TBD, log a real-time time-series metric

log_metrics(keyvals: dict, timestamp=None, labels=None)[source]#

TBD, log a set of real-time time-series metrics

log_model(key, body=None, framework='', tag='', model_dir=None, model_file=None, algorithm=None, metrics=None, parameters=None, artifact_path=None, upload=True, labels=None, inputs: Optional[List[mlrun.features.Feature]] = None, outputs: Optional[List[mlrun.features.Feature]] = None, feature_vector: Optional[str] = None, feature_weights: Optional[list] = None, training_set=None, label_column: Optional[Union[str, list]] = None, extra_data=None, db_key=None, **kwargs)[source]#

log a model artifact and optionally upload it to datastore

example:

context.log_model("model", body=dumps(model),
                  model_file="model.pkl",
                  metrics=context.results,
                  training_set=training_df,
                  label_column='label',
                  feature_vector=feature_vector_uri,
                  labels={"app": "fraud"})
Parameters
  • key – artifact key or artifact class ()

  • body – will use the body as the artifact content

  • model_file – path to the local model file we upload (see also model_dir) or to a model file data url (e.g. http://host/path/model.pkl)

  • model_dir – path to the local dir holding the model file and extra files

  • artifact_path – target artifact path (when not using the default) to define a subpath under the default location use: artifact_path=context.artifact_subpath(‘data’)

  • framework – name of the ML framework

  • algorithm – training algorithm name

  • tag – version tag

  • metrics – key/value dict of model metrics

  • parameters – key/value dict of model parameters

  • inputs – ordered list of model input features (name, type, ..)

  • outputs – ordered list of model output/result elements (name, type, ..)

  • upload – upload to datastore (default is True)

  • labels – a set of key/value labels to tag the artifact with

  • feature_vector – feature store feature vector uri (store://feature-vectors/<project>/<name>[:tag])

  • feature_weights – list of feature weights, one per input column

  • training_set – training set dataframe, used to infer inputs & outputs

  • label_column – which columns in the training set are the label (target) columns

  • extra_data – key/value list of extra files/charts to link with this dataset value can be absolute path | relative path (to model dir) | bytes | artifact object

  • db_key – the key to use in the artifact DB table, by default its run name + ‘_’ + key db_key=False will not register it in the artifacts table

Returns

artifact object

log_result(key: str, value, commit=False)[source]#

log a scalar result value

example:

context.log_result('accuracy', 0.85)
Parameters
  • key – result key

  • value – result value

  • commit – commit (write to DB now vs wait for the end of the run)

log_results(results: dict, commit=False)[source]#

log a set of scalar result values

example:

context.log_results({'accuracy': 0.85, 'loss': 0.2})
Parameters
  • results – key/value dict or results

  • commit – commit (write to DB now vs wait for the end of the run)

property logger#

built-in logger interface

example:

context.logger.info("started experiment..", param=5)
mark_as_best()[source]#

mark a child as the best iteration result, see .get_child_context()

property out_path#

default output path for artifacts

property parameters#

dictionary of run parameters (read-only)

property project#

project name, runs can be categorized by projects

property results#

dictionary of results (read-only)

set_annotation(key: str, value, replace: bool = True)[source]#

set/record a specific annotation

example:

context.set_annotation("comment", "some text")
set_hostname(host: str)[source]#

update the hostname, for internal use

set_label(key: str, value, replace: bool = True)[source]#

set/record a specific label

example:

context.set_label("framework", "sklearn")
set_logger_stream(stream)[source]#
set_state(execution_state: Optional[str] = None, error: Optional[str] = None, commit=True)[source]#

Modify and store the execution state or mark an error and update the run state accordingly.
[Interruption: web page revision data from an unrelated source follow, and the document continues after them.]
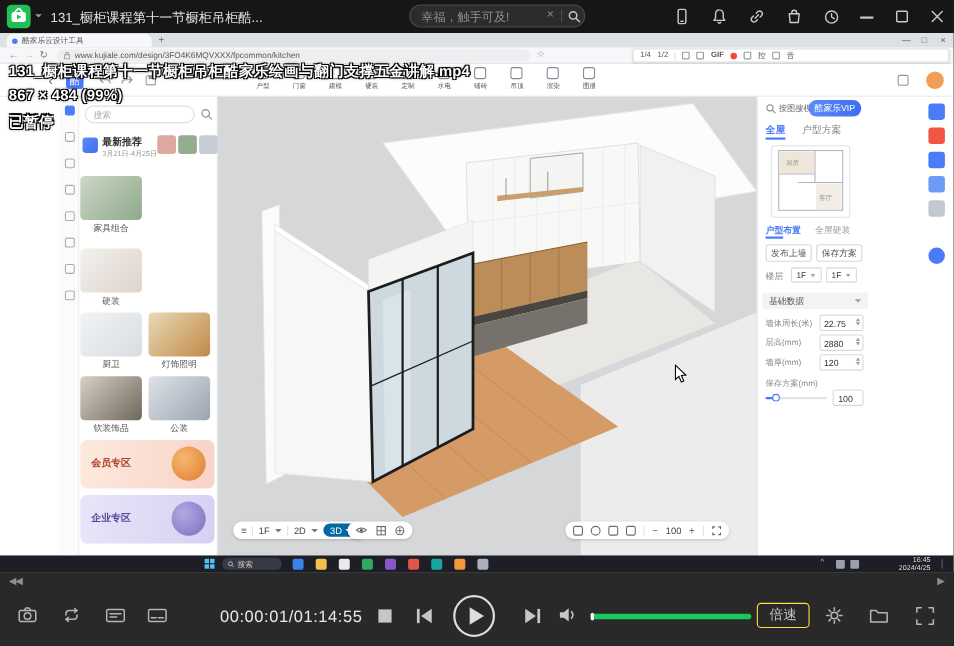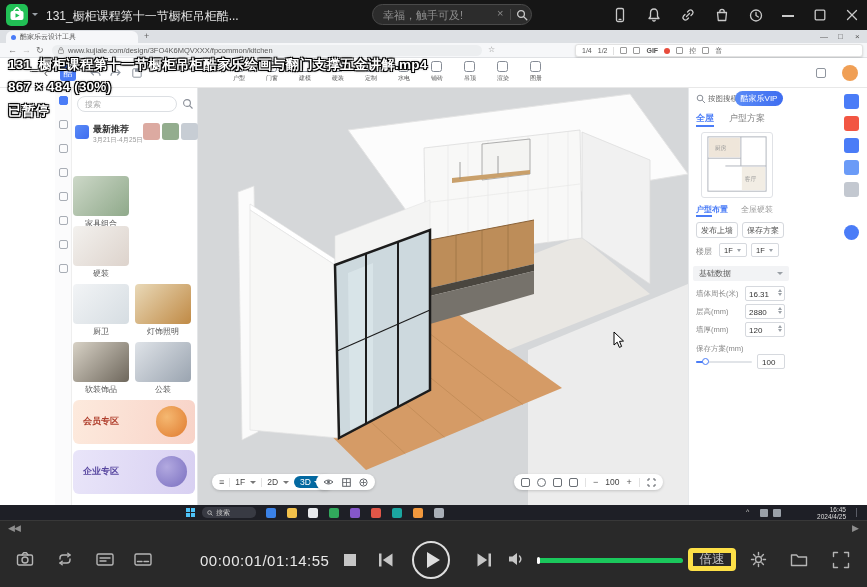--- a/index.html
+++ b/index.html
@@ -521,7 +521,7 @@
     </div>
 
     <div class="osdt" style="top:26px">131_橱柜课程第十一节橱柜吊柜酷家乐绘画与翻门支撑五金讲解.mp4</div>
-    <div class="osdt" style="top:49px">867 × 484 (30%)</div>
+    <div class="osdt" style="top:49px">867 × 484 (99%)</div>
     <div class="osdt" style="top:72px">已暂停</div>
   </div>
This method allows to set the run state to ‘completed’ in the DB which is discouraged. Completion of runs should be decided externally to the execution context.

Parameters
  • execution_state – set execution state

  • error – error message (if exist will set the state to error)

  • commit – will immediately update the state in the DB

property state#

execution state

store_run()[source]#

store the run object in the DB - removes missing fields use _update_run for coherent updates

property tag#

run tag (uid or workflow id if exists)

to_dict()[source]#

convert the run context to a dictionary

to_json()[source]#

convert the run context to a json buffer

to_yaml()[source]#

convert the run context to a yaml buffer

property uid#

Unique run id

update_artifact(artifact_object)[source]#

update an artifact object in the cache and the DB

update_child_iterations(best_run=0, commit_children=False, completed=True)[source]#

update children results in the parent, and optionally mark the best

Parameters
  • best_run – marks the child iteration number (starts from 1)

  • commit_children – commit all child runs to the db

  • completed – mark children as completed